Start by run the firebase init command and select functions.
This will create a functions directory and give us an index.js file, which is were the functions are defined. The functions directory is its own isolated Node environment, completely separate from your angular app - its logic has no direct connection to angular. That's great because it keeps your frontend app lightweight and delegates CPU or Memory intensive operations to the cloud.
First we need to install the sendgrid package, so we cd into the functions directory then run NPM install.
npm install sendgrid
First, I import the send grid package and pass it my API key.
Next, I define a parseBody helper to convert the email params into JSON with SendGrid's mail helper. This is a pretty powerful feature of SendGrid when it comes to formatting emails, so check out all the options in the documentation.
To create a function, you use the exports keyword followed by the function name, in this case, Im calling the function httpEmail. Our function will return a promise when triggered via HTTP, and if its successful, it will tell the send grid API to send an email.The request must be of type POST and should have query params that define the email addresses, subject, and content the email. Send grid will then return its own response letting us know if the email was successful or an exception occurred.

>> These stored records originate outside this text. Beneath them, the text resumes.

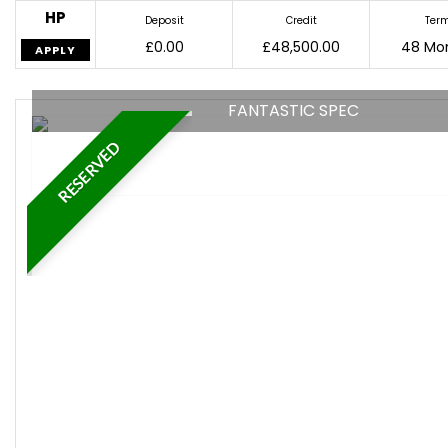
HP
Deposit
Credit
Ter
£0.00
£48,500.00
48 Mo
APPLY
FANTASTIC SPEC
RESERVED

Before we can wire up the cloud function with Angular, we need to deploy it.
Run the firebase deploy command, flagging --only functions.
When deployment is complete, the console will print the URL used trigger the function via HTTP. Make a note of this url because you will need it in the next step.
In angular, we can call this function for anywhere in the app. Here I have a brand new send-email component that will trigger the function.
Import the HTTP module and create a function that sends a POST request to the URL of the deployed function. I am also going to hard code some query parameters just to show how to send data to the function over http. In this example, I am just console logging the response or error for debugging.
Now we can trigger the cloud function with a button click or any other event for that matter.
If all went according to plan, you should see an email in your inbox. If not, make sure to check the console or the Firebase cloud functions logs for any exceptions.
That's it for transactional email. Thanks for watching.